SÉRIE DE CONSIGNES:
**a)** Traduisez en anglais la phrase suivante, tirée de l'article sur les émissions de CO2 des voitures particulières neuves en Europe : « Un essence émet en effet en moyenne 3,2 g de CO2 de plus qu’un diesel. »
**b)** D'après l'article sur les émissions de CO2 des voitures particulières neuves en Europe, à quel niveau s'est établi le rejet moyen de CO2 sur le Vieux Continent en 2018 ?
**c)** Reprenez la rédaction de l'article sur les émissions de CO2 des voitures particulières neuves en Europe à la suite de sa dernière phrase.

EXTRAIT PROPOSÉ:
++++++++
Europe : le CO2 moyen émis par les VP neufs remonte en flèche

Publié le 4 mars 2019

Par Alice Thuot
5 min de lecture
Mauvaise nouvelle pour le réchauffement climatique. La bascule du diesel vers l’essence pour les VP neufs ainsi que l'engouement pour les SUV ont fait remonter, en 2018, le grammage moyen de CO2 à un niveau qui n’avait plus été atteint depuis quatre ans.

 

A l’heure où la lutte contre le réchauffement climatique s’est imposée comme une priorité, les derniers chiffres de Jato sur le niveau moyen de CO2 des VP neufs immatriculés rappellent deux réalités : les véhicules essence rejettent plus de CO2 que les diesel et les SUV sont de gros émetteurs. En 2018, le rejet moyen sur le Vieux Continent s’est établi à 120,5 g/km selon le cycle NEDC corrélé, soit +2,5 g/km par rapport à l’année précédente.

 

Il s’agit ainsi de la deuxième année consécutive de hausse ramenant ce taux à des niveaux qui n’ont plus été connus depuis 2014. A cette époque, le taux moyen de CO2 rejeté par les VP neufs atteignait 123,3 g/km avant de passer à 119,2 g/km en 2015 (voir graphique 1). Une mauvaise nouvelle directement imputable à trois phénomènes : WLTP, le déclin du diesel et le rouleau compresseur nommé SUV.

 

Dieselbashing, mesures gouvernementales, fiscalité moins avantageuse, les raisons pour lesquelles les européens se sont détournés du diesel n’ont pas manqué en 2018. Avec, comme conséquence, une demande en chute de 18 % l’an passé, au profit d’une remontée de la cote de popularité de l’essence, plus émetteur en CO2. Un essence émet en effet en moyenne 3,2 g de CO2 de plus qu’un diesel.

 

WLTP, SUV et essence

 

Cette corrélation entre baisse du diesel et remontée du CO2 n’est pas une surprise puisque constatée depuis 2016 déjà. Alors que, depuis 2007, le grammage moyen reculait de façon importante, l’ampleur de cette diminution a commencé à ralentir dès 2016 (-1,4 g/km contre -4,1 g/km en 2015), à mesure que les ventes de diesel commençaient à s’essouffler, n’enregistrant plus que 1 % de croissance en 2016 contre 7 % en 2015.
++++++++
DONNÉES:
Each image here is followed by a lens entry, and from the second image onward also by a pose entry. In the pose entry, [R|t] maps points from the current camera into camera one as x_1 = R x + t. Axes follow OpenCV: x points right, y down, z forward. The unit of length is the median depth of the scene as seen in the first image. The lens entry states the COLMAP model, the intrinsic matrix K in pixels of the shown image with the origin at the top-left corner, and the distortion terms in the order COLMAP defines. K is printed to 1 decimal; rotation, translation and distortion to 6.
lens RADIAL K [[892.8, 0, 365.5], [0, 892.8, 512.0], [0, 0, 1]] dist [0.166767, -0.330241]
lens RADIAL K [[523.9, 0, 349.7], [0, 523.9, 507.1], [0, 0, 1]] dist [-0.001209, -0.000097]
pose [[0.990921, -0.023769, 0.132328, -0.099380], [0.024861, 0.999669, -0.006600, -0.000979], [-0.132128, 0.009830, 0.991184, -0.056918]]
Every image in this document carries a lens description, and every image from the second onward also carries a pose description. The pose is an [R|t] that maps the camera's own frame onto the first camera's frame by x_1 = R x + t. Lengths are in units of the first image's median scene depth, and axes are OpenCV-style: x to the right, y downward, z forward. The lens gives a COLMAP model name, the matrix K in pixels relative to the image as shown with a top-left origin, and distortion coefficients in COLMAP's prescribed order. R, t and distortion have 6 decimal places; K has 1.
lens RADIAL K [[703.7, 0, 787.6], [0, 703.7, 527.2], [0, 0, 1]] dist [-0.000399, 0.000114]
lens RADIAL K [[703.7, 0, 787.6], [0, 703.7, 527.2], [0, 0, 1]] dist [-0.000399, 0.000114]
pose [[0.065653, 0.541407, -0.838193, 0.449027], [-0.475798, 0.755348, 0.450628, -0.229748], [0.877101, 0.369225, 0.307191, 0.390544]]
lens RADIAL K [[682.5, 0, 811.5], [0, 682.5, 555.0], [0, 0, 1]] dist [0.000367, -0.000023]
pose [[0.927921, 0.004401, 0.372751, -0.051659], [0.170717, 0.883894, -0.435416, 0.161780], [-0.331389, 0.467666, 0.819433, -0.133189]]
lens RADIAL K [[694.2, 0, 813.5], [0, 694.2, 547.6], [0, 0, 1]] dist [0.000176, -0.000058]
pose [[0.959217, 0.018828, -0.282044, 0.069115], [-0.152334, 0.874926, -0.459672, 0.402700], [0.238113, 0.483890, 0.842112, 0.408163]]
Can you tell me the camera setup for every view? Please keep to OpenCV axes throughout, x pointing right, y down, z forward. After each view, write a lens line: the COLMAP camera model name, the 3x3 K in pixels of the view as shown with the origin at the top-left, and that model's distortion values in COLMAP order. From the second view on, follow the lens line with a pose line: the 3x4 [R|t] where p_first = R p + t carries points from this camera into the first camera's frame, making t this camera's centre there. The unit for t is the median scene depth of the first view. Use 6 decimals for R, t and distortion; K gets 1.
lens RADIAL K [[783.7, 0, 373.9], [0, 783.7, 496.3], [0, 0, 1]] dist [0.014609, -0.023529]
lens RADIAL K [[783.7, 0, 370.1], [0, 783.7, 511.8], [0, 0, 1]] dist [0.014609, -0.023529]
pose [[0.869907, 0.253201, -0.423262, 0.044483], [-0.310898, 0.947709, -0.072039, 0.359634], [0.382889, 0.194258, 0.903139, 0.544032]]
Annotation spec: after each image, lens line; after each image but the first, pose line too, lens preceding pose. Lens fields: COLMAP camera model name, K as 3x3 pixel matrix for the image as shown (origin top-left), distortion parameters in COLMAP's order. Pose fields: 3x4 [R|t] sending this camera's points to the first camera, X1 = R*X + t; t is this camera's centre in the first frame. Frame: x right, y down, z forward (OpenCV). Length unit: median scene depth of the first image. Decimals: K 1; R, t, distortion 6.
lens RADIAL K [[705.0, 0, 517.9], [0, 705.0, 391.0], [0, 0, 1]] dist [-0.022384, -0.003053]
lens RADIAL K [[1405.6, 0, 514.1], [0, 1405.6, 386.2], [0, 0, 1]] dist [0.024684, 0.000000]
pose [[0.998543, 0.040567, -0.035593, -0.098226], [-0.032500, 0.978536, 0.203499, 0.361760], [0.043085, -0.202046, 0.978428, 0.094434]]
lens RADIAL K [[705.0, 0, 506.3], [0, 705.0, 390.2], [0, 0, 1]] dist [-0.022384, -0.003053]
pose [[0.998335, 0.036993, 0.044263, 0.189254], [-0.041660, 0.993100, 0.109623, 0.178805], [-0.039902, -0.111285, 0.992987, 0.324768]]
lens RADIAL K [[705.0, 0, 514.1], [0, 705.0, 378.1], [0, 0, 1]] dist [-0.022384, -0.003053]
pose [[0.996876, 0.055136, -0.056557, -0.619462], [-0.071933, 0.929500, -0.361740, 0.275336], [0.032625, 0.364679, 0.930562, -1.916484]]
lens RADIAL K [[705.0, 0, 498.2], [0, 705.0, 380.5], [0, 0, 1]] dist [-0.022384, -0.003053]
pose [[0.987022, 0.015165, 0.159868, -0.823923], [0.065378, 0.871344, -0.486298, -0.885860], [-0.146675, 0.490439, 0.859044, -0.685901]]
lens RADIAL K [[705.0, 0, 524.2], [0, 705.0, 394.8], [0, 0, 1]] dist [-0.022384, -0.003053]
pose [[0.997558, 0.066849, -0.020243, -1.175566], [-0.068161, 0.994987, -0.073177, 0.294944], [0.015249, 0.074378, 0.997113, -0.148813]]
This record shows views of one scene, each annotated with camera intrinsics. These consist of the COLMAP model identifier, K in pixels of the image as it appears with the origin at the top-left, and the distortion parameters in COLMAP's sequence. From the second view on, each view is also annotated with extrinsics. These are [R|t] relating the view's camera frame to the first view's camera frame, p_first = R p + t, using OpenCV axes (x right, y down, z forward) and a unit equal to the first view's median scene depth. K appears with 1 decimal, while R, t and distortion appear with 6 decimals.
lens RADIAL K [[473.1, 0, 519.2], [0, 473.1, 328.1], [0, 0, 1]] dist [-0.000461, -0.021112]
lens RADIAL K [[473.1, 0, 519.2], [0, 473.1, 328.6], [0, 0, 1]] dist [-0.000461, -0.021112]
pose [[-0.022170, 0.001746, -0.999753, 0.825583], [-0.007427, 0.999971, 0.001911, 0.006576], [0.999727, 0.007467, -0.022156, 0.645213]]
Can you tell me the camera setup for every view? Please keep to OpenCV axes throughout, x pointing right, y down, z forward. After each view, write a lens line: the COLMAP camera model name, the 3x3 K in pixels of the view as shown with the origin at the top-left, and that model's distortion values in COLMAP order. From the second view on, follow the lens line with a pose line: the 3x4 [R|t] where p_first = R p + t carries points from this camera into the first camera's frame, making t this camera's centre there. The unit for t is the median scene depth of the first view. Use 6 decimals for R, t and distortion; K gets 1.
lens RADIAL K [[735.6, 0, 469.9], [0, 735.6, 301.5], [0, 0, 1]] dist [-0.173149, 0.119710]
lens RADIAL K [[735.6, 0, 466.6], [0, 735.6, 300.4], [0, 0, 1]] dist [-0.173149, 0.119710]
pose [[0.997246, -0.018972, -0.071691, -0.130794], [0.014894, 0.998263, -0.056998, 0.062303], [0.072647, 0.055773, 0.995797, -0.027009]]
++++++++
CORRIGÉ:
**a)** Indeed, a gasoline car emits on average 3.2 g more CO2 than a diesel car.

**b)** À 120,5 g/km selon le cycle NEDC corrélé, soit 2,5 g/km de plus que l'année précédente.

**c)**
 

Cette tendance s’est ensuite confirmée en 2017, première année de hausse de ce taux moyen, avec +0,3 g/km alors que la demande en diesel déclinait de 8 %. Et plus le diesel décline, plus la hausse de CO2 est significative. Preuve avec les chiffres 2018 : 2,4 g/km supplémentaires pour un recul de 18 % des ventes de diesel.

 

L’analyse des grammages par marché confirme cette évolution inverse. En 2018, seuls trois pays considérés par Jato ont vu le grammage moyen en CO2 des VP neufs immatriculés reculer : la Finlande, la Norvège et les Pays-Bas. En Norvège, les électrifiés ont pesé pour 57 % des immatriculations totales permettant d’absorber le surplus de CO2 généré par le recul de 28 % des ventes de diesel. Avec comme résultat, un grammage moyen de 72,4 %. Aux Pays-Bas, la demande en véhicules à énergie alternative a progressé de 74 % pour représenter 11 % du marché tandis que le diesel a continué de peser pour 76 % du marché. A l’inverse les marchés ayant mené la bataille la plus radicale contre ce carburant ont vu le rejet moyen de CO2 grandir significativement, à l’image du Royaume-Uni avec + 4,3 % (voir graphique 2).

 

Les SUV les plus émetteurs derrière les voitures de sport, les berlines de luxe et les VUL

 

Autre cause de cette remontée des rejets moyens de CO2, la déferlante SUV : l’an passé 16 modèles ont été lancés. Le segment, qui a été le seul à connaître une tendance positive, a conquis le cœur des européens en s’octroyant 35 % de part de marché.  Avec un grammage de CO2 moyen en hausse de 1,4 g/km, il fait aussi partie des segments les plus émetteurs de CO2 derrière les voitures de sport, les berlines de luxes et les VUL (voir graphique 3). Et ce ne sont pas les citadines et les compactes, moins émettrices, qui auraient pu rendre le tableau un peu moins noir, puisque leurs immatriculations ont chuté en 2018.

 

Les grands perdants dans cette situation, les européens bien sûr, mais aussi les constructeurs automobiles qui voient leur grammage moyen croître alors que les objectifs en matière d’émissions, eux, se durcissent radicalement. Seuls cinq d’entre eux peuvent se targuer d’avoir réussi à diminuer ce rejet moyen en 2018 (voir graphique 4) : Toyota, Nissan, Suzuki, Seat et Volkswagen.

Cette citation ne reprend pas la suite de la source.